Binomial Problems and Probability

Binomial Problems

  • A binomial problem involves situations with two possible outcomes, typically called "success" and "failure."
    • Examples: heads/tails, on/off.
  • Any scenario with two possible outcomes can be modeled as a binomial problem.
    • Example: A multiple-choice test question is either right (success) or wrong (failure).

Example: Four-Question Multiple Choice Test

  • Consider a four-question multiple-choice test where each question has five answer choices (A, B, C, D, E).
  • Only one choice is correct for each question.
  • Model the situation to calculate probabilities of different outcomes (e.g., getting a specific number of questions correct).

Building a Probability Tree

  • To visualize outcomes, a probability tree can be built.
  • First Question:
    • Probability of getting it right (R): 1/5
    • Probability of getting it wrong (W): 4/5
  • Second Question:
    • Assuming the student is guessing, the probability remains the same regardless of the first question's outcome.
    • Probability of getting it right (R): 1/5
    • Probability of getting it wrong (W): 4/5
    • Possible outcomes after two questions: RR, RW, WR, WW.
    • Probability of getting the first two questions correct (RR): (1/5) * (1/5) = 1/25 = 0.04 or 4%.
  • Third and Fourth Questions:
    • The tree continues to branch for each subsequent question, with each branch representing either a right (1/5) or wrong (4/5) answer.

Calculating the Probability of Exactly Two Correct Answers

  • The goal is to find the probability of getting exactly two questions correct out of the four.
  • Possible scores on the test: 0 correct, 1 correct, 2 correct, 3 correct, and 4 correct.
  • Need to identify branches on the tree where exactly two answers are correct.

Example Branch

  • Right, Right, Wrong, Wrong (RRWW)
  • Probability of this specific branch: (1/5) * (1/5) * (4/5) * (4/5) = (1/5)^2 * (4/5)^2
  • However, this is just one way to get two correct answers.

Identifying All Possible Combinations

  • Need to find all possible arrangements of two correct and two incorrect answers.
  • Examples: RWRW, RRWW, WRRW, etc.
  • There is a way to enumerate without explicitly tracing the tree.

Combinations

  • There are four questions, and we need to choose two of them to be correct.
  • This is a combination problem: "4 choose 2"
  • Formula: 4 \choose 2 = \frac{4!}{2!(4-2)!} = \frac{4 * 3}{2 * 1} = 6
  • There are six different ways to get exactly two correct answers.

Total Probability

  • Each of the six ways has a probability of (1/5)^2 * (4/5)^2
  • The total probability of getting exactly two correct answers: 6 * (1/5)^2 * (4/5)^2 \approx 0.1536 or 15.36%.
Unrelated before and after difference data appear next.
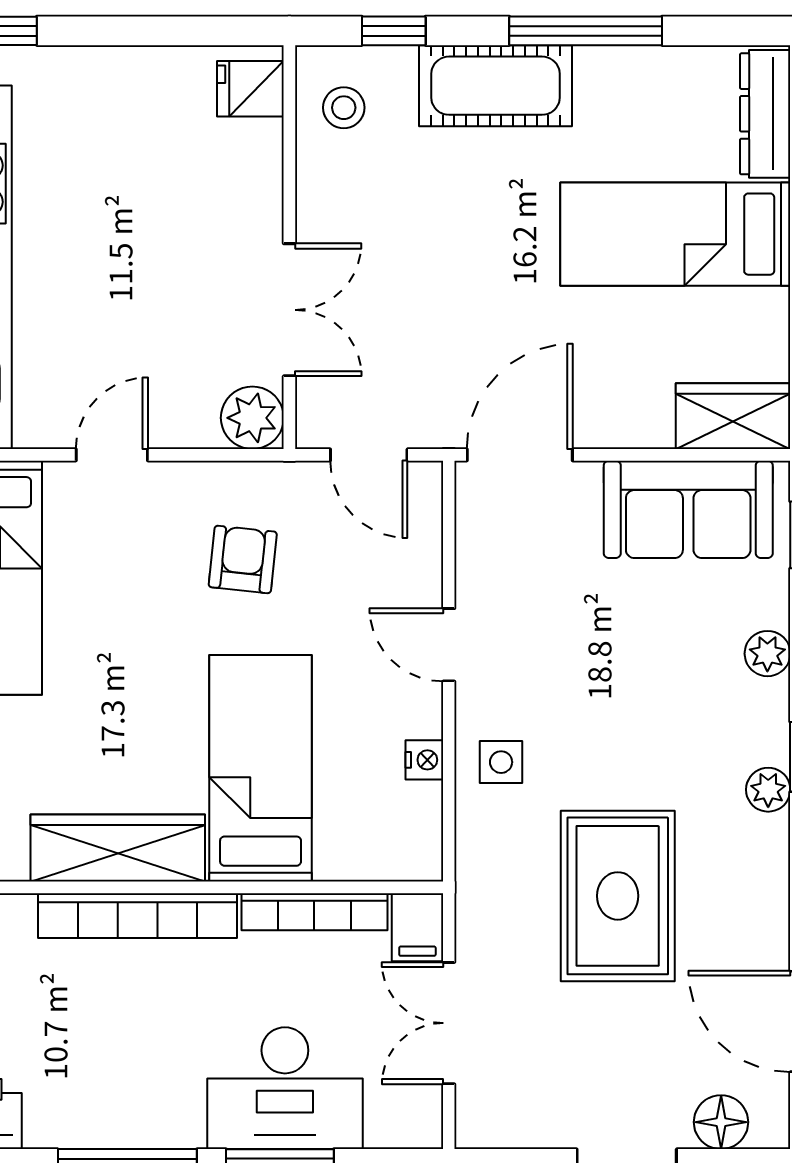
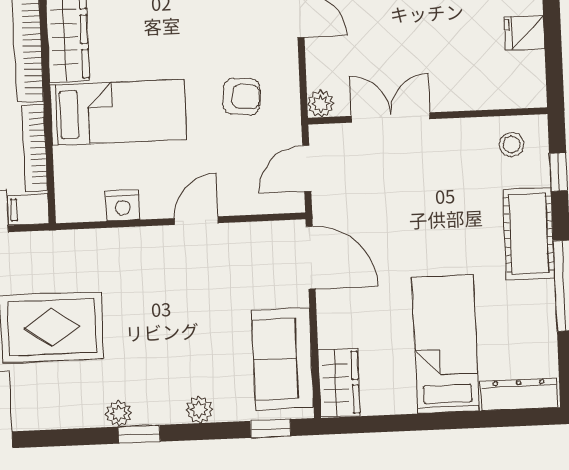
fridge: (250, 89) -> (524, 33), moved, turned -90
double door: (289, 310) -> (391, 118), swing flipped
plant: (252, 418) -> (321, 104), width x0.73, depth x0.73
nightstand: (424, 760) -> (123, 205), width x1.39, depth x1.35
side table: (501, 762) -> (128, 255), removed

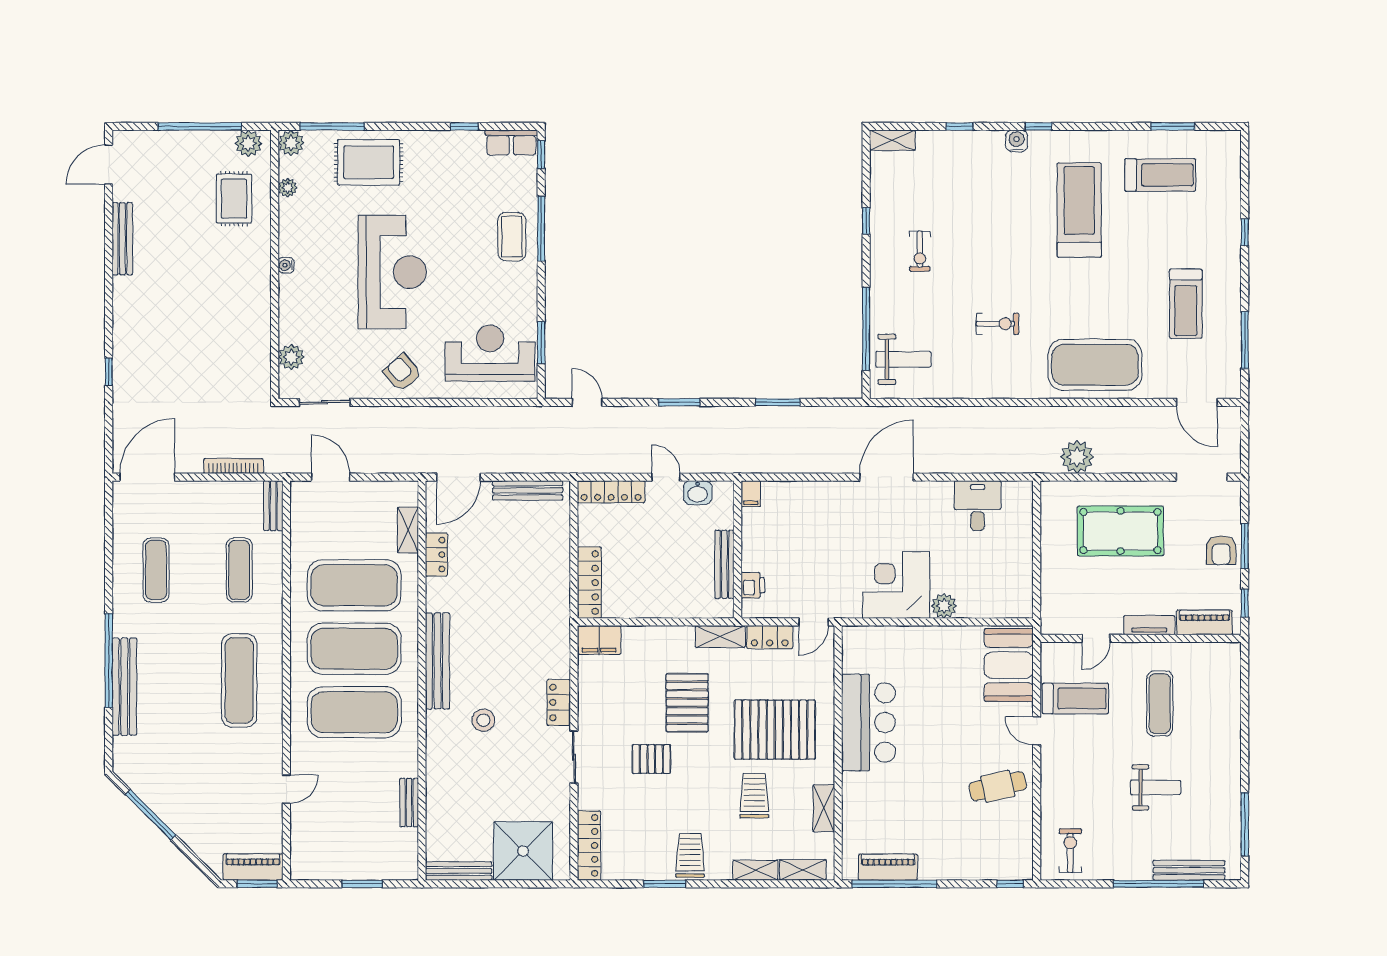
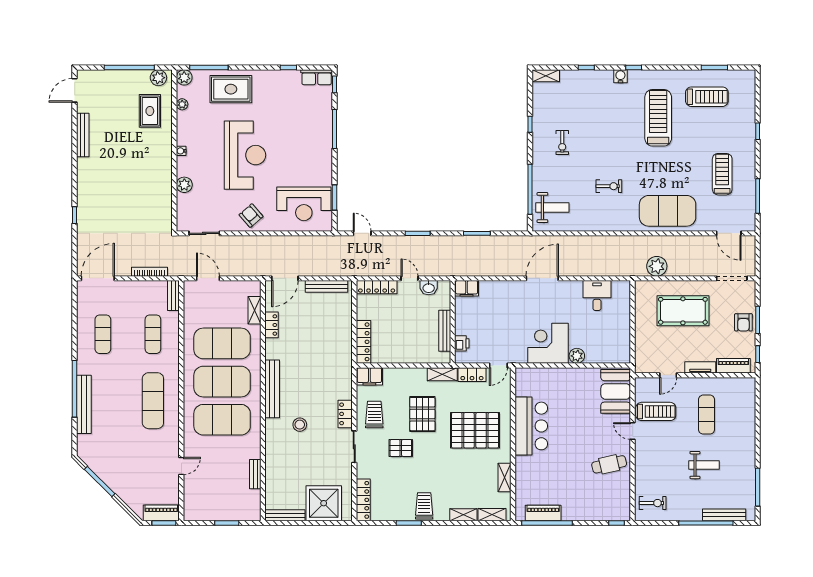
coffee table: (512, 237) -> (317, 134), removed
treadmill: (1186, 304) -> (722, 174), turned 180
reception desk: (490, 353) -> (304, 204), turned 180
plant: (291, 357) -> (184, 185), moved
filing cabinet: (751, 494) -> (467, 288), width x2.00
trolley: (754, 796) -> (374, 415), moved
exercise bike: (1070, 851) -> (653, 503), turned 90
Calculating Probabilities for Other Outcomes

  • Instead of drawing the tree, use a formula based on the previous observations.

Probability of Getting Three Correct

  • Follow the "right" branch three times and the "wrong" branch once.
  • Probability: (1/5)^3 * (4/5)^1
  • Need to consider the number of ways to choose three correct answers out of four questions: 4 \choose 3
  • Overall probability: {4 \choose 3} * (1/5)^3 * (4/5)^1

Probability of different values

  • One Correct: {4 \choose 1} * (1/5)^1 * (4/5)^3
  • None Correct: {4 \choose 0} * (1/5)^0 * (4/5)^4
  • All Four Correct: {4 \choose 4} * (1/5)^4 * (4/5)^0

Generalizing the Binomial Problem

  • An experiment where the outcomes are binomial (two possibilities).
  • n: Number of trials (e.g., number of questions on the test).
  • p: Probability of success on a single trial (e.g., probability of getting a question right).
  • q: Probability of failure on a single trial (e.g., probability of getting a question wrong).
    • Note: p + q = 1
  • k: The number of successes you want to find the probability for (must be less than or equal to n).

Formula for Probability of k Successes

  • The probability of getting exactly k successes in n trials is given by: P(k \text{ successes}) = {n \choose k} * p^k * q^{n-k}
    • {n \choose k} represents the number of combinations of choosing k successes from n trials.
    • p^k is the probability of getting k successes.
    • q^{n-k} is the probability of getting (n-k) failures.

Example Probabilities

  • Probability of getting no questions right (all wrong): approximately 41%.
  • Probability of getting exactly one question right: approximately 41%.
  • Probability of getting exactly three questions right: approximately 3%.
  • Probability of getting all four questions right: approximately 0.1%.
  • The sum of the probabilities of all possible outcomes (0, 1, 2, 3, or 4 correct) should be approximately 100%.